I hope that you've all had a wonderful Christmas/holiday and received/gave some thoughtful gifts to those who you love and love you. I received a copy of Stefan Sagmeister's - Made you look. I've been wanting this book for months and just never seemed to pick it up. Well, I almost burst into tears when I unraveled this gift! I haven't got into reading it yet, but am planning to do so tonight! When you slide on the red cover the dog is somber and cute, and when you slide it off he gets ferocious. I couldn't find any other pictures of the back or pages for some reason. But overall, it really is beautiful.
Another self-indulgent design monograph (practically everything we have ever designed including the bad stuff) is Stefan Sagmeister's hand-scrawled subtitle for the first book about his work, Made You Look.
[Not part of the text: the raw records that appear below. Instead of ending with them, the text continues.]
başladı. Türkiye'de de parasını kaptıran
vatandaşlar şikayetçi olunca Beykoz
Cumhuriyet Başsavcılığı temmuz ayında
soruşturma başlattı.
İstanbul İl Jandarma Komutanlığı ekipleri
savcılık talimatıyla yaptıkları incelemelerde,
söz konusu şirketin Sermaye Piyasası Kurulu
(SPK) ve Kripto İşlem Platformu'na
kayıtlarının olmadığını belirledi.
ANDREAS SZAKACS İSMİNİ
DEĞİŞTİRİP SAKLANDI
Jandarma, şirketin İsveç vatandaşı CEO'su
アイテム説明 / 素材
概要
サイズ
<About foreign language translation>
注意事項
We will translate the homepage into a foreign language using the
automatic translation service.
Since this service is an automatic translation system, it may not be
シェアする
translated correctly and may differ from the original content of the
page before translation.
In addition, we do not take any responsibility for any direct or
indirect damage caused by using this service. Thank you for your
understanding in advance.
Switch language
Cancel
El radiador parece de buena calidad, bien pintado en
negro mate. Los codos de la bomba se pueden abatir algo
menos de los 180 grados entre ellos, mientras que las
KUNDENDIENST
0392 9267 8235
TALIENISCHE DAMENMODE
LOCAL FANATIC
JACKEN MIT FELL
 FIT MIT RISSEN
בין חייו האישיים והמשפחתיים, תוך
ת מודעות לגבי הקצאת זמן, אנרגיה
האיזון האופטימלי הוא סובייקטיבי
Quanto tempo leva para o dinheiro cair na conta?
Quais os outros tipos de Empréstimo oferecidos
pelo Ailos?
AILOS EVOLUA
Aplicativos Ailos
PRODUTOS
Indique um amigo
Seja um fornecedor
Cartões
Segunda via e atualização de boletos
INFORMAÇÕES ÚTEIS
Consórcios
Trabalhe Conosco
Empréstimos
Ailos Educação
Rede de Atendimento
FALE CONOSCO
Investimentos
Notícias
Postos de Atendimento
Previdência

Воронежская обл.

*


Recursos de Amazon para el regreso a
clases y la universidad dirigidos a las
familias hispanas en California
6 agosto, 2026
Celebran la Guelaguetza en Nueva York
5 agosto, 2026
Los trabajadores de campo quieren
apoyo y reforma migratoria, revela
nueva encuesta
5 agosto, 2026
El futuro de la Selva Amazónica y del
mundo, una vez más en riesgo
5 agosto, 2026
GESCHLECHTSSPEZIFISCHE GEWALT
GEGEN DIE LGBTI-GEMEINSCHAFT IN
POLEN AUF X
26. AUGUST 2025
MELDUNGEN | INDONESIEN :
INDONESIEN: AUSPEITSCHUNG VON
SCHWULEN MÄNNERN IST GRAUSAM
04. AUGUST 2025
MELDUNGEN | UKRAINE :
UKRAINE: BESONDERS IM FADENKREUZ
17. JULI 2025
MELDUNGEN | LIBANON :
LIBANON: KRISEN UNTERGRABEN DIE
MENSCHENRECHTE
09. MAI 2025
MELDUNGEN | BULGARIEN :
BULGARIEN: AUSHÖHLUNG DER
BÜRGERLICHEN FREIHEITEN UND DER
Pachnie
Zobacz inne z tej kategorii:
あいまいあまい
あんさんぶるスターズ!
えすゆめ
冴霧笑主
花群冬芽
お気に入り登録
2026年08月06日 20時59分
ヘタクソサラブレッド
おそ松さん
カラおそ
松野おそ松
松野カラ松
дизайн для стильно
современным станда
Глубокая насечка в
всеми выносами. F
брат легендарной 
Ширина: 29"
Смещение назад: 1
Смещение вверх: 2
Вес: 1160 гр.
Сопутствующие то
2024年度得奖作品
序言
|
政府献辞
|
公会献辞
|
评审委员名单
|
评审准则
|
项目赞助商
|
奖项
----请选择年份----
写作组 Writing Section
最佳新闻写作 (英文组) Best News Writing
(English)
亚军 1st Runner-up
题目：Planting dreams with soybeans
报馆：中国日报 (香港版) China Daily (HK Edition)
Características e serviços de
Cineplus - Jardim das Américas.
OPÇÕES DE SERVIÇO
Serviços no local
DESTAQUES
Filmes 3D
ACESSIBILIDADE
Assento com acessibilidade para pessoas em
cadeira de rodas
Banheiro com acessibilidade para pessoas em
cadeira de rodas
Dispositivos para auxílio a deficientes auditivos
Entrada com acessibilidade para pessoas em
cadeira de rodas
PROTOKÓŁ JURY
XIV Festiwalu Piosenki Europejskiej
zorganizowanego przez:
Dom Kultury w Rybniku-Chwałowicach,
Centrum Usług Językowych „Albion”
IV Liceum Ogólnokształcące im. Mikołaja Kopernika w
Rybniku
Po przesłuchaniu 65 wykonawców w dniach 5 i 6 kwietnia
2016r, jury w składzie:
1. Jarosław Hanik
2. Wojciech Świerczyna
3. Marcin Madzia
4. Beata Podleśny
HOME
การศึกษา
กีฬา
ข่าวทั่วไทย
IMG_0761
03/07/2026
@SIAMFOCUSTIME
This, and the book's clear red case and silver-gilded pages, seem contrary to the raw, handwritten style he is known for, already setting us up for a wild and very personal ride through almost the entire corpus of the 39-year-old designer's work. Sagmeister once scratched words into his skin for his own lecture poster at Cranbrook, and this is the book version--sometimes enlightening, sometimes embarrassing, always self-conscious, and ultimately touching. The story is a conversation between Peter Hall's text and Sagmeister's handwritten commentary, a perfect and believable device for an absorbing dialogue. Self-indulgent as Made You Look may be, Sagmeister lays himself open with idealism, irony, and humor, creating one of the most moving books about design.
Has anyone read this book yet? Does anyone like/dislike Sagmeister?